Cina, Stati Uniti ed Europa guidano il rilancio della pelle
Pelli morbidissime, soprattutto di vitello, ma anche di capretto o di serpente, delicate al tatto, leggere come la seta, forate come pizzi o double face, impreziosite da ricami nei colori caldi dei Paesi del Mediterraneo: sono le tendenze 2007 della pelle lavorata dall’industria conciaria italiana, un settore del made in Italy che ha ricominciato a crescere.
«Finalmente ci sentiamo fuori dal tunnel – dice Salvatore Mercogliano, direttore generale Unic, in occasione dell’apertura di Linea Pelle a Bologna – il trend positivo è cominciato lo scorso anno, nel secondo semestre e il 2005 si è chiuso con un calo contenuto del 3% dei volumi prodotti. Il 2006 si è aperto bene, fatturato e ordini sono in crescita e le prospettive per l’anno sembrano positive».
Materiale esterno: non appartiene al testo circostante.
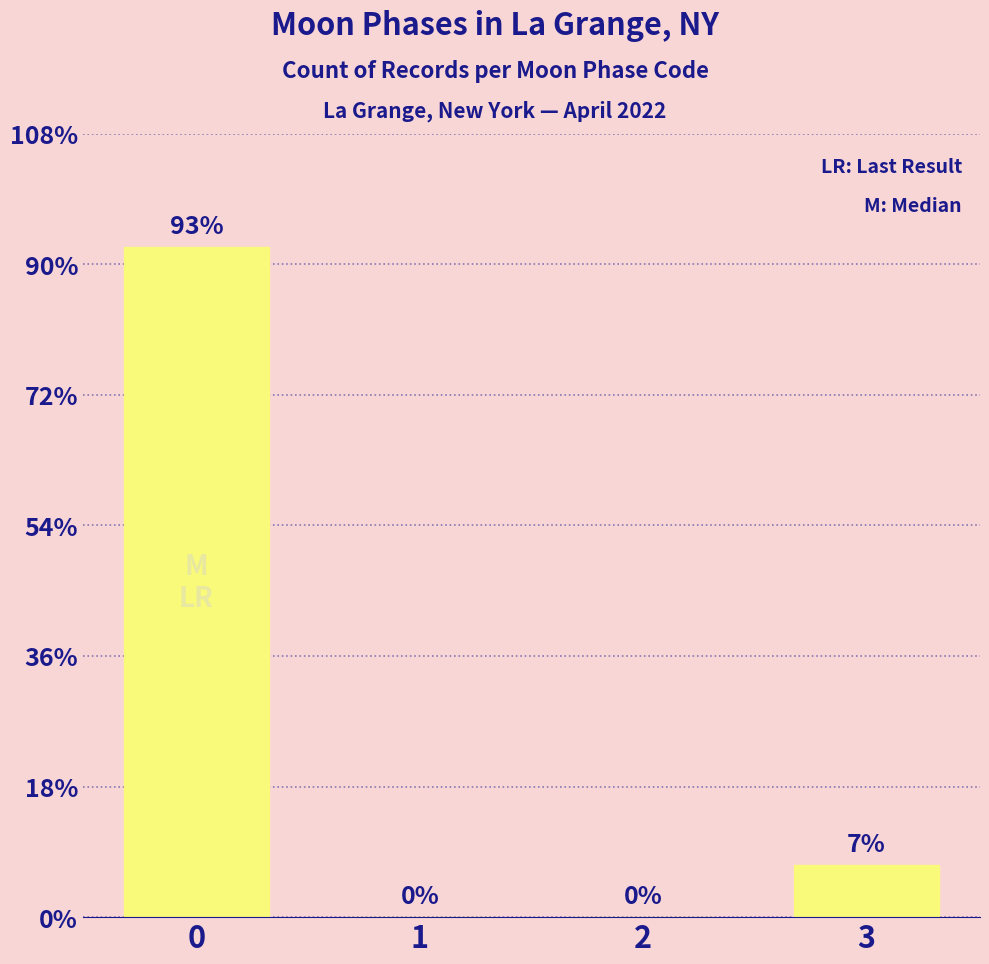

Reading left to right, transcribe all the data shown in this chart.

0=154	1=0	2=0	3=12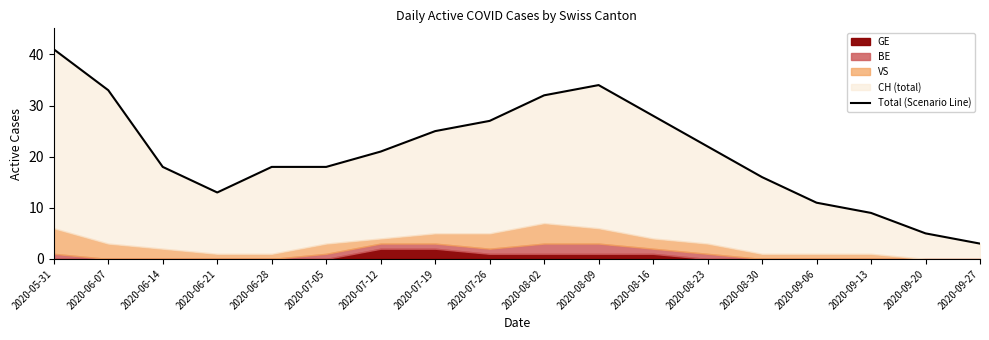

What is the label of the 1st point from the left?

2020-05-31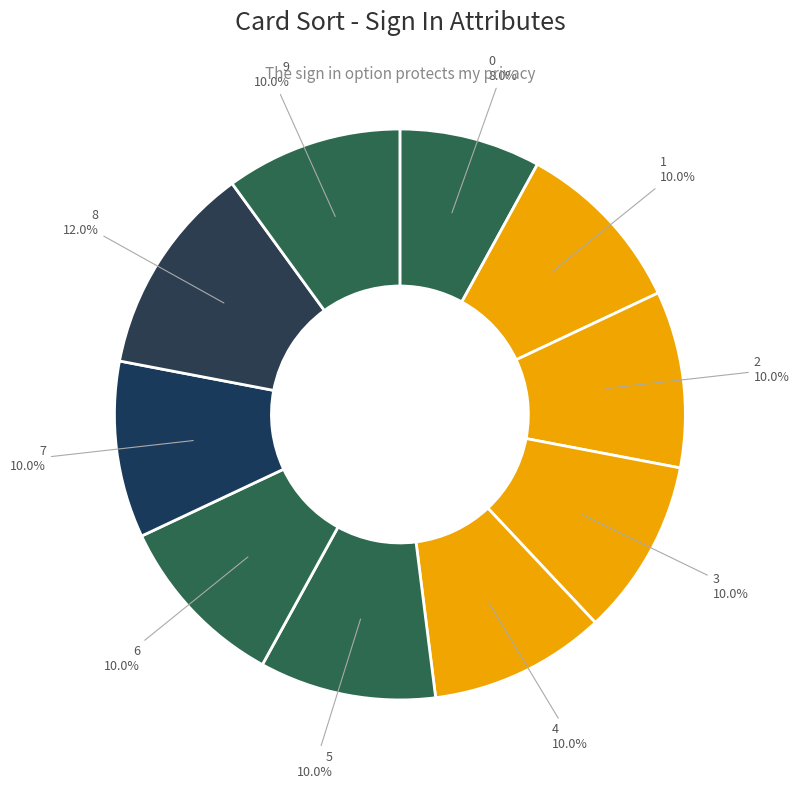

Count the number of slices in the pie.

10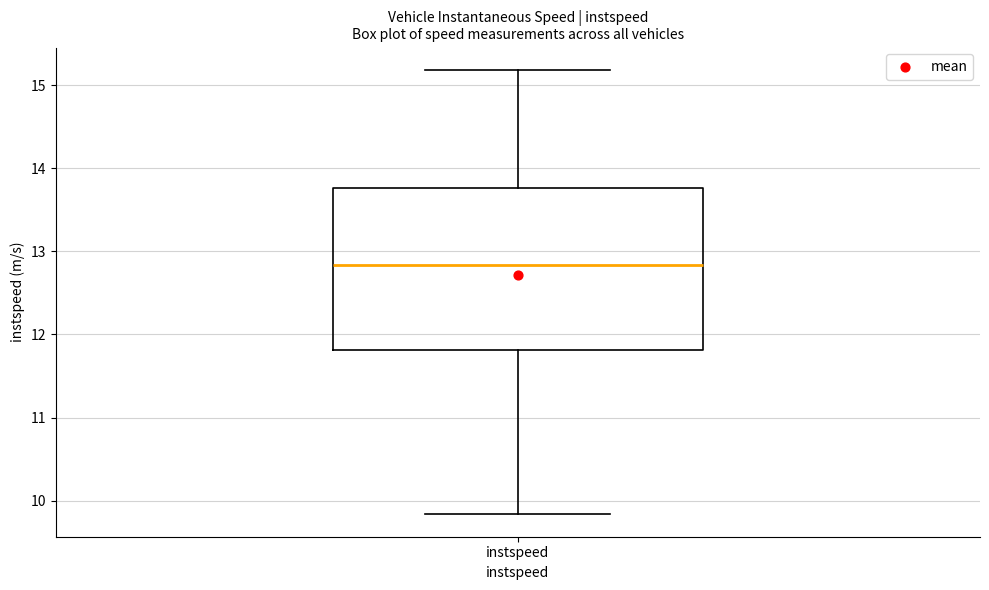

Transcribe this box plot: give where the median line is, the range the box spans, and where the two whiskers end, as read against the y-axis. The values are not printed on the chart, so give them approximately, as read against the axis.

median 12.8, box 11.8 to 13.8, whiskers 9.8 to 15.2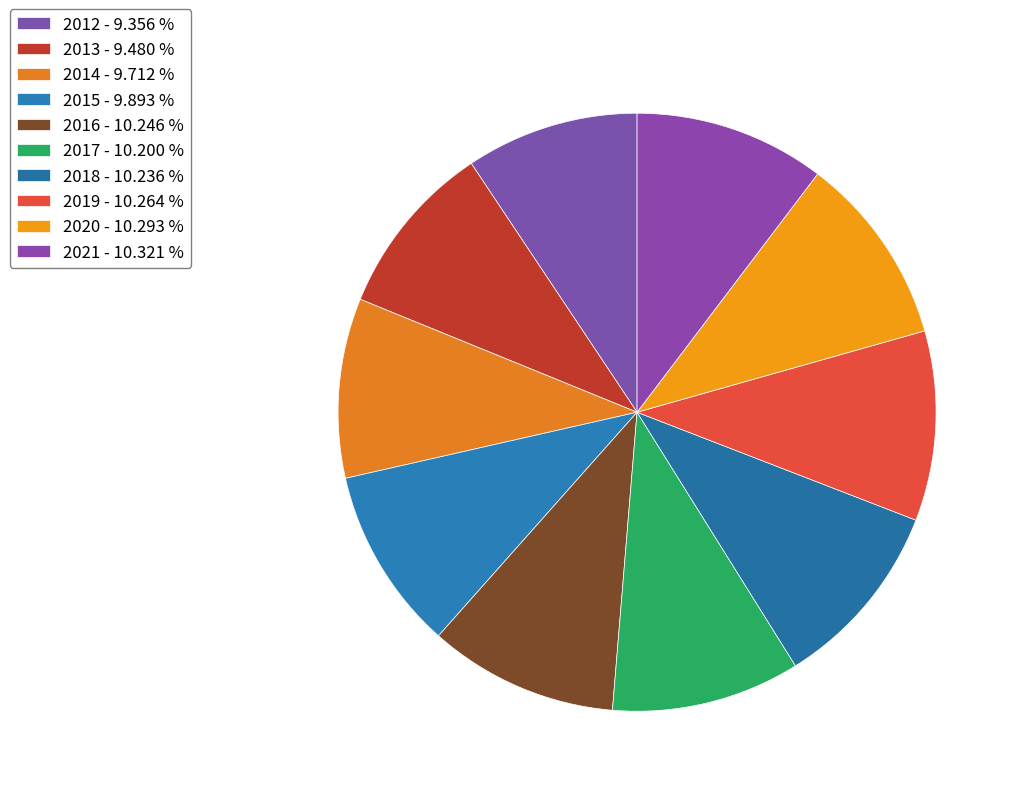

To the nearest percent, what is the combined percentage of 2019 and 2018?

20%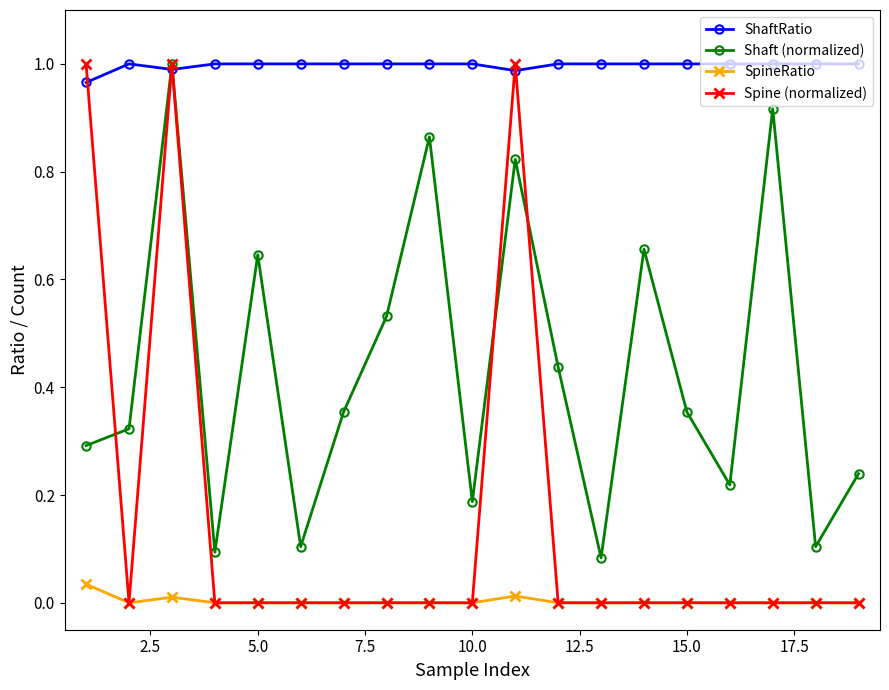

List the series in order of their overall mean, lowest first.

SpineRatio, Spine (normalized), Shaft (normalized), ShaftRatio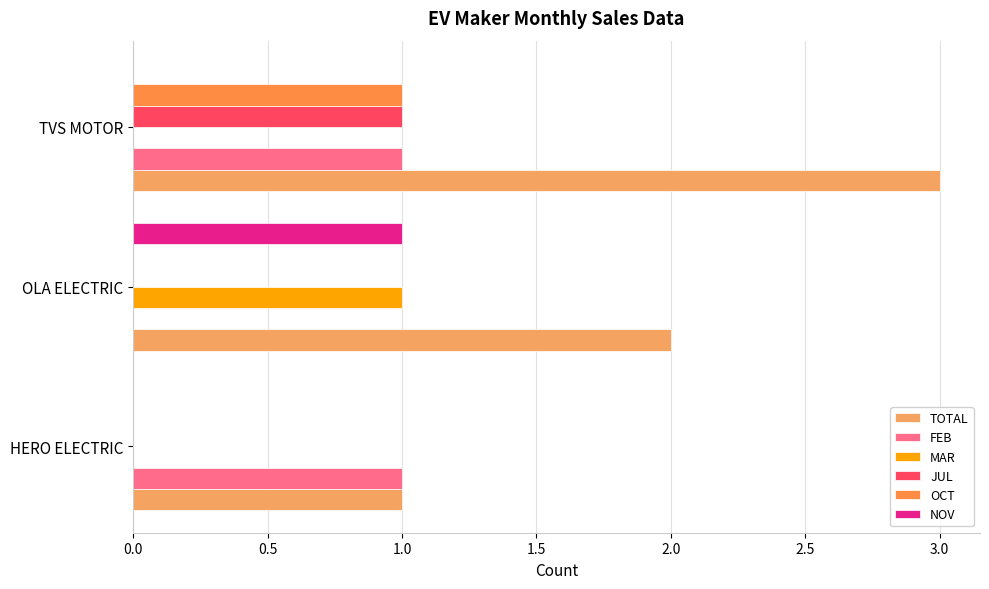

What are all the series names shown in the legend?

TOTAL, FEB, MAR, JUL, OCT, NOV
L’industria conciaria italiana è la numero uno al mondo: nel 2005 la produzione in valore ha superato i 4,8 miliardi di euro, con 3,2 miliardi di export. L’incidenza sul mercato europeo è del 65,2%, su quello mondiale del 15,9 per cento. Il primo Paese di sbocco è la Cina, che oggi assorbe il 65% delle esportazioni. «Anche i cinesi – osserva Mercogliano – cercano sempre più lo stile, la creatività, il valore aggiunto della pelle italiana, soprattutto per il settore delle calzature e per l’arredamento». Nel 2005 il valore delle esportazioni verso il colosso asiatico ha raggiunto la quota record di 662 milioni di euro, pari a 10 volte quello che veniva esportato in Cina 10 anni fa. «Alla ripresa però – spiega il direttore dell’Unione degli industriali del settore – stanno contribuendo anche Stati Uniti ed Europa. Alla Fiera sono tornati finalmente numerosi francesi e tedeschi, che sono da sempre interlocutori fondamentali».
Sul fronte della materia prima infine anche l’industria conciaria ha qualche preoccupazione: «Soprattutto in America Latina e Brasile il 50% della materia prima prodotta viene sottratta al mercato con varie misure protezionistiche. È una situazione che abbiamo già segnalato al Wto, ma i Paesi coinvolti continuano a comportarsi come se niente fosse» conclude Mercogliano.